© WIM KEMPENAERS

Dites-le plutôt avec des fleurs

Elle est l’une des dernières patientes de ma consultation du matin et illumine ma journée avec son ensemble rose fleuri. Quel contraste avec la blouse blanche de médecin, boutonnée jusqu’au cou, que je dois porter depuis le début de la pandémie.

Rita*, 75 ans, s’assied devant moi. Elle m’explique que, depuis quelques semaines, elle doit prendre le bus pour faire ses courses, et qu’elle a dû le prendre aussi pour venir à ma consultation. A pied, elle n’y arrive plus. Elle ne comprend pas ce qui lui arrive. Ses promenades quotidiennes lui faisaient du bien. Comme elle doit désormais souvent reprendre son souffle, cela ne lui procure plus vraiment de plaisir.

Elle est fatiguée et aimerait retrouver son énergie. Ce sont plutôt les essoufflements qu’elle mentionne qui m’inquiètent. Je l’ausculte, mais je ne constate rien d’alarmant. Seuls ses pieds sont un peu gonflés mais c’est le cadet de ses soucis. « C’est comme ça depuis longtemps, docteur. » Elle semble soulagée que je ne trouve rien de particulier et sort son portefeuille.
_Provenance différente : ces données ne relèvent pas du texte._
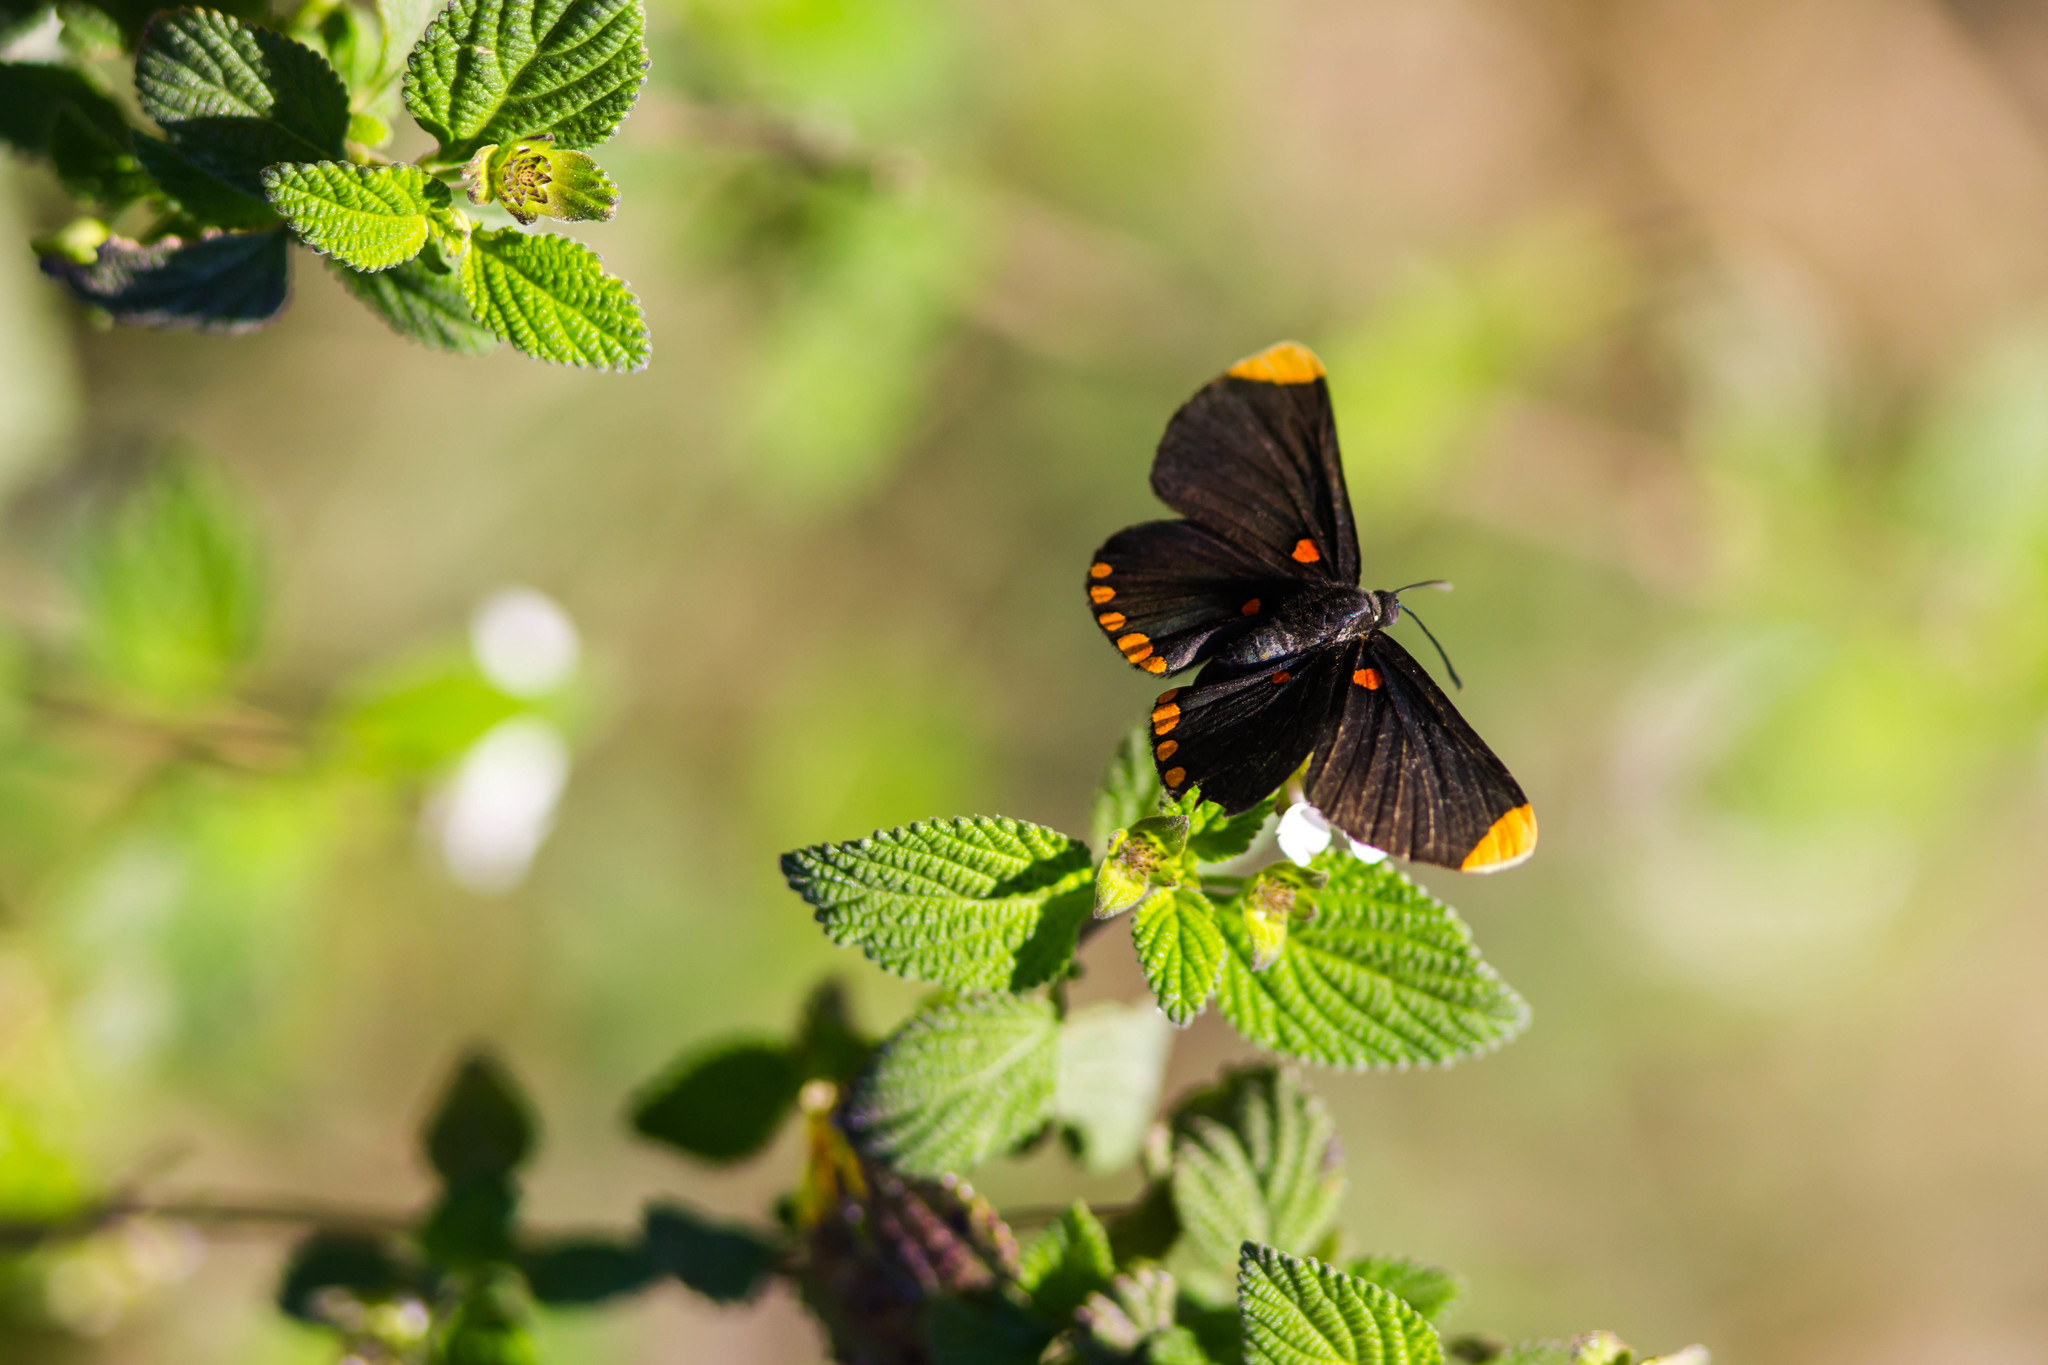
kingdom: Animalia
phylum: Arthropoda
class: Insecta
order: Lepidoptera
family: Lycaenidae
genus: Melanis
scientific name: Melanis pixe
Pas entièrement rassurée, je propose à Rita de faire une prise de sang.

Je reçois les résultats le soir et je la rappelle. Je lui explique que son coeur est en surrégime. Je lui suggère de se rendre aux urgences le soir même, car ses valeurs sanguines me semblent quand même fort élevées. Rita est contente que j’aie trouvé une explication à ses symptômes mais ne se laisse pas convaincre d’aller directement à l’hôpital. « Je viens de me mettre à cuisiner: je reçois des amis ce soir! »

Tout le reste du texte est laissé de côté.